The construction began in mid-March, and is scheduled to be completed in May, according to an official at the National Police Agency in charge of the project. The project had been delayed due to bad weather, he said.

Further details were not available, such as when the project began and when it will be completed.

The 20-by-20-meter heliport was completed in 1981 after two years of construction. The government had set aside a budget for its renovation after safety checks had shown that the aged facility needs to be fully repaired.

In other efforts to enhance Seoul's control of the islets, the government plans to speed up the construction of a residential facility on Dokdo to complete it by May while establishing a maritime science base in waters about 1 kilometer northwest of Dokdo.

Japan's claims over Dokdo have long been a thorn in relations between Seoul and Tokyo.

South Korea rejects the claims as nonsense because the country regained independence from Japan's 35-year colonial rule in 1945 and reclaimed sovereignty over its territory, including Dokdo and many other islands around the Korean Peninsula.

Since 1954, South Korea has stationed a small police detachment on Dokdo.

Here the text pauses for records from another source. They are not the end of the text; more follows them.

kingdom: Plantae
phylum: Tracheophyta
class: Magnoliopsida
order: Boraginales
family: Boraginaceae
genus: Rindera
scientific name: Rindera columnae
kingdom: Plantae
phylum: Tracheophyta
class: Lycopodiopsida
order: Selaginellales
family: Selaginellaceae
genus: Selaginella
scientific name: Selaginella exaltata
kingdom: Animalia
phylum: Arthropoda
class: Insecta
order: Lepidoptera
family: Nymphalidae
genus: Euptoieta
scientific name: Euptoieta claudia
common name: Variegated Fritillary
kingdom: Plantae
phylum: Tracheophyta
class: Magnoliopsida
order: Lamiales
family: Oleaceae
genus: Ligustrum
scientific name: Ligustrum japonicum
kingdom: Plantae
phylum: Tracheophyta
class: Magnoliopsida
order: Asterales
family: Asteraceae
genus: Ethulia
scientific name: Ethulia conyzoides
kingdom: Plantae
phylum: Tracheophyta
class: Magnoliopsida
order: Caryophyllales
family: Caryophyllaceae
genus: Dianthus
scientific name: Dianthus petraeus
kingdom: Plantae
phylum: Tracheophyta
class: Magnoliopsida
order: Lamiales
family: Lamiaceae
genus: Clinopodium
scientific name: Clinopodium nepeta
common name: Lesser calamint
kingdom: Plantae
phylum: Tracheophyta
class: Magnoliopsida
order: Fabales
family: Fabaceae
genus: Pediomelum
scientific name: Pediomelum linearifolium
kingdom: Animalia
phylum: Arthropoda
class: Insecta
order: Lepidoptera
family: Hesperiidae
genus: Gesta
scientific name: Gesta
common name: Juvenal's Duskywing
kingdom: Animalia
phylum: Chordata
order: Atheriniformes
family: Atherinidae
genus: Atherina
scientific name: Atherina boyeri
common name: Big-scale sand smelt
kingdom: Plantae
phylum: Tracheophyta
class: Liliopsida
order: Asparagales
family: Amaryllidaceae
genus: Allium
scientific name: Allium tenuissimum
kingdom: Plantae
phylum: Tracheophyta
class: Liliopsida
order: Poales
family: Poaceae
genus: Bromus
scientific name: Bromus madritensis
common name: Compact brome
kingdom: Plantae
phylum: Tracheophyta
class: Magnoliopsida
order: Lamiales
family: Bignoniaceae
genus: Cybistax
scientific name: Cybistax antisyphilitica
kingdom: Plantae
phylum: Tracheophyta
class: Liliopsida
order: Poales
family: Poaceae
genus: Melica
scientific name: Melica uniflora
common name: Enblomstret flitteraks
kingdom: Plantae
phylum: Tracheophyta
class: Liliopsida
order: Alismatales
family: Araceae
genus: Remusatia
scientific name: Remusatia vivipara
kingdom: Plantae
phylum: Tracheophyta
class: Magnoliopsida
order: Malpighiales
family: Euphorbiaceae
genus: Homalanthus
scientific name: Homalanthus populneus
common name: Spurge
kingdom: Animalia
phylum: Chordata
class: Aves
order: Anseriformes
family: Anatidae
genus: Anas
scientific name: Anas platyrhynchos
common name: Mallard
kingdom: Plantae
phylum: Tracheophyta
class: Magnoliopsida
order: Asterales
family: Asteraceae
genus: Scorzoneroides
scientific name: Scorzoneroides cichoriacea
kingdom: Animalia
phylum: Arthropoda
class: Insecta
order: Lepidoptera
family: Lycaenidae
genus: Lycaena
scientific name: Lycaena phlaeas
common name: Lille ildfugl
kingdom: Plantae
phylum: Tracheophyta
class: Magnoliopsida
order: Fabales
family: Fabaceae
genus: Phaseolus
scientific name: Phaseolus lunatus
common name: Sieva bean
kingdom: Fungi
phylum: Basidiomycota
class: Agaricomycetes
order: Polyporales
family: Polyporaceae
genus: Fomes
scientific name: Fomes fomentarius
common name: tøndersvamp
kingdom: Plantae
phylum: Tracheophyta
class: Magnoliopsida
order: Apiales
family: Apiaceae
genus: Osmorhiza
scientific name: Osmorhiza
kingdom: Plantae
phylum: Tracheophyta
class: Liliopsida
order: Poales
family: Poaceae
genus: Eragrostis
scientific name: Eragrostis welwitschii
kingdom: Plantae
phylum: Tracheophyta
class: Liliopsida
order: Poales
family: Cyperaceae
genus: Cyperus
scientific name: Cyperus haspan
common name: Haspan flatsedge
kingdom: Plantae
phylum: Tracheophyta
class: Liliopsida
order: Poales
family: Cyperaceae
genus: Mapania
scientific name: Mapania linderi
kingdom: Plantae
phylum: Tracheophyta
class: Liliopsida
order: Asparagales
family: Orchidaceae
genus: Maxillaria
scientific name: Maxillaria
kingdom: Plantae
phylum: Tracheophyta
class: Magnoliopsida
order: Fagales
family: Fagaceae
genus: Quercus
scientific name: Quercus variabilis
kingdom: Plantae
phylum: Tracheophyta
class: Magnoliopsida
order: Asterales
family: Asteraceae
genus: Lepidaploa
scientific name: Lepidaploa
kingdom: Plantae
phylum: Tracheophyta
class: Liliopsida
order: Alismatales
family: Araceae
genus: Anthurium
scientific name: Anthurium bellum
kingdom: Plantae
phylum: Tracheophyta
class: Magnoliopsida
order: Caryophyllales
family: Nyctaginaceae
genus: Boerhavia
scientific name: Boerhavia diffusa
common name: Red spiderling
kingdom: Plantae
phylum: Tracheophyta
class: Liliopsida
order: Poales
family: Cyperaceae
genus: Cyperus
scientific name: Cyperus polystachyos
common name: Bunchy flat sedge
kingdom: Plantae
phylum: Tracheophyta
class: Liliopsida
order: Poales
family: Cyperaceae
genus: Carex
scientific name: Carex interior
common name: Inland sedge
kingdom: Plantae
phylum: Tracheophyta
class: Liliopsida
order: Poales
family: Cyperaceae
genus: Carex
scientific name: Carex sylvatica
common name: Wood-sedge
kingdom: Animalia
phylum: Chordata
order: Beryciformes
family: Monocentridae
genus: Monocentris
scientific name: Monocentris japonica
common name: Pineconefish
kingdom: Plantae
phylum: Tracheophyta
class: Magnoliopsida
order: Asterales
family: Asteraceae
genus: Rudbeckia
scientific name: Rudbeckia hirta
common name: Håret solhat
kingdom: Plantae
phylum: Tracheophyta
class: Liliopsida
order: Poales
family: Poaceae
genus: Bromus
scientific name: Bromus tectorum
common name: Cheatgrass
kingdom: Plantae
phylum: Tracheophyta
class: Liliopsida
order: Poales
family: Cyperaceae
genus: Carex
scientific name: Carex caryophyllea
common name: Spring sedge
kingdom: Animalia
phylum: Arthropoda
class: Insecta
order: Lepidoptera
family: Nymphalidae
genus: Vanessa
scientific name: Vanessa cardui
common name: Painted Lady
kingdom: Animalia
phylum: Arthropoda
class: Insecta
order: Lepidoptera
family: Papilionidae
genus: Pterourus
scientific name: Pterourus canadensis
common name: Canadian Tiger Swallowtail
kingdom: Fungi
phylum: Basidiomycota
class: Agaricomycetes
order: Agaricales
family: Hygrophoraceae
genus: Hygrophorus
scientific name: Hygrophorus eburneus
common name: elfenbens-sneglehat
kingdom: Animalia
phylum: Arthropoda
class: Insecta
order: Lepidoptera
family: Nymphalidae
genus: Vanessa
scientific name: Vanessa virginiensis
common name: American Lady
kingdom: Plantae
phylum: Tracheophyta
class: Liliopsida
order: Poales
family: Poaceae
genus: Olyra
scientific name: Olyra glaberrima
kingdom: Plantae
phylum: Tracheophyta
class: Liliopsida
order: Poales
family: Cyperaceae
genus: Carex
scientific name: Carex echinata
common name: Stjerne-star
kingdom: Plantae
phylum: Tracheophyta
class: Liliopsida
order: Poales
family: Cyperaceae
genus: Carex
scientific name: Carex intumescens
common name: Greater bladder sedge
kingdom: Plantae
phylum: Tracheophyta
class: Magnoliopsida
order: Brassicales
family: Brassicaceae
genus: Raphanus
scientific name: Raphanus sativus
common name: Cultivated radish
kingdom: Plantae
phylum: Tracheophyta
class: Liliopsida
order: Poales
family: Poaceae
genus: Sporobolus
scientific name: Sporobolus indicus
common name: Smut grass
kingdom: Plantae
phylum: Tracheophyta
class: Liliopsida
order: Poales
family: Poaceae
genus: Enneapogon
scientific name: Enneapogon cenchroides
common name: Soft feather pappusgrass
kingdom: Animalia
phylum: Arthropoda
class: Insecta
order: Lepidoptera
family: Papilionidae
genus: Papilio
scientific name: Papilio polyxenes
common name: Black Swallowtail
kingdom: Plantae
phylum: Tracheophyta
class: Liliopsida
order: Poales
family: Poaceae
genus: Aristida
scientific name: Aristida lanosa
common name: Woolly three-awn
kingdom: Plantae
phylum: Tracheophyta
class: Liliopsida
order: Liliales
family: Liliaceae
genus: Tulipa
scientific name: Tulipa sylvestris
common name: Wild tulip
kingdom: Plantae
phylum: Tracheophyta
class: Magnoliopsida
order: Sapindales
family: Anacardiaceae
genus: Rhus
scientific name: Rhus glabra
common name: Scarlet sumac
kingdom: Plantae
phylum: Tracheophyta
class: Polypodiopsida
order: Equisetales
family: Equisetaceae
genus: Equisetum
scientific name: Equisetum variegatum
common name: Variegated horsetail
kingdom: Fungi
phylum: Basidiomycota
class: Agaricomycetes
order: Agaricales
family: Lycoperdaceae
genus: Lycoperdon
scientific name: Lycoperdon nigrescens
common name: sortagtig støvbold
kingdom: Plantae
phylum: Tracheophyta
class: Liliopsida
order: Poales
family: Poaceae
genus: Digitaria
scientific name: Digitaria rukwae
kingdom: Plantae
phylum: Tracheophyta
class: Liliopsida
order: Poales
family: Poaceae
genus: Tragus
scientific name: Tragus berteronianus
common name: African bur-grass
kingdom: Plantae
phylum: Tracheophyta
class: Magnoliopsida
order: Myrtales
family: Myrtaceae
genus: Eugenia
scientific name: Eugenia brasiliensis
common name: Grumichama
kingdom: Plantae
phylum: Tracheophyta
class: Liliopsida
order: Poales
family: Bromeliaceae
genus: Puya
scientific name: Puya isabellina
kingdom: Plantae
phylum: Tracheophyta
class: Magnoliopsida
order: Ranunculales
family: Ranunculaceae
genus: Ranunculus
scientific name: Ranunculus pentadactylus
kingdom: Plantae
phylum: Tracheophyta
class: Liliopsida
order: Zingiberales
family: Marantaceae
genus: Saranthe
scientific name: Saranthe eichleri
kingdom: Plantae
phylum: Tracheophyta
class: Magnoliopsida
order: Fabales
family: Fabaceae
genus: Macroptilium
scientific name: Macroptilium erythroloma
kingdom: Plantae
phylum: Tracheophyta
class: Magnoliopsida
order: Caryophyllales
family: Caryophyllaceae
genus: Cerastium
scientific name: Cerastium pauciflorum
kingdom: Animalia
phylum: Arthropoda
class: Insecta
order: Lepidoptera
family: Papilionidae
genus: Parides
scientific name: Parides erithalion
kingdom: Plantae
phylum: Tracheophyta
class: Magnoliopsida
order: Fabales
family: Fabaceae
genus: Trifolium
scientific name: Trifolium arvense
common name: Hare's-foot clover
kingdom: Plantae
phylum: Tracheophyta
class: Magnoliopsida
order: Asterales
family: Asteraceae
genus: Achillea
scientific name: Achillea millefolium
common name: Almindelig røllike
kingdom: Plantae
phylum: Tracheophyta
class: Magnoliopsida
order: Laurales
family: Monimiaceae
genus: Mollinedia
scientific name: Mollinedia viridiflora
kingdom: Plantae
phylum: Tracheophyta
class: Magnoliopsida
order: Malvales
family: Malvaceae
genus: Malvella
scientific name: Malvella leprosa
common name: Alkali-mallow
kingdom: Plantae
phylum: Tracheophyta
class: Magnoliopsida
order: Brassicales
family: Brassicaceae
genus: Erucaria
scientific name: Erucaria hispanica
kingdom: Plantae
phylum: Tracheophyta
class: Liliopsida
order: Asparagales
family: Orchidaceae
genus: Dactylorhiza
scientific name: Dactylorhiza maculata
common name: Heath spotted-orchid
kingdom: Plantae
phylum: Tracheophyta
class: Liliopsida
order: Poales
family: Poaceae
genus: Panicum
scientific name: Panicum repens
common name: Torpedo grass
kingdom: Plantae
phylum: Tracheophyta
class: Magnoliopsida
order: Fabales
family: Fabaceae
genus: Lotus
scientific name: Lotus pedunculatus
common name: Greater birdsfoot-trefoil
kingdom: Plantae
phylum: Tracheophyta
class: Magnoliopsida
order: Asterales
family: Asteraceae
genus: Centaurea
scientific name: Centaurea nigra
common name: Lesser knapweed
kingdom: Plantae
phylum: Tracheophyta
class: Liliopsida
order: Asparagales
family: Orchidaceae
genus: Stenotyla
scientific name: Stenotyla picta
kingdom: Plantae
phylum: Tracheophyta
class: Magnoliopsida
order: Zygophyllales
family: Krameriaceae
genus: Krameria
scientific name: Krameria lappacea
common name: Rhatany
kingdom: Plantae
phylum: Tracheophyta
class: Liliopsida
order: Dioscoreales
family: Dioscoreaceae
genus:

On Wednesday, Tokyo renewed the territorial claims as it authorized a dozen middle school textbooks portraying Dokdo as Japanese territory. The approval was a bolstering of the territorial claims compared with the previous version of the texts.

In particular, the number of textbooks claiming South Korea is "illegally occupying" Dokdo rose from one to four.

South Korea strongly protested the move and urged Japan to scrap the decision. Foreign Minister Kim Sung-hwan called in Japanese Ambassador Masatoshi Muto and lodged protests while Seoul's ambassador to Tokyo made a protest visit to Japan's Foreign Minister Takeaki Matsumoto.

Japanese school textbooks laying claims to Dokdo or glorifying the country's wartime past have long been one of the sticking issues that have frayed ties between the two countries as resentment over Japan's colonial rule of Korea still runs deep here.

The latest Japanese claims, however, could be even more frustrating to South Koreans as they came at a time when Koreans have been pouring out sympathy and support for the former colonial ruler suffering from a devastating earthquake and tsunami earlier this month.

But South Korea says the humanitarian assistance is a different matter from the textbook issue.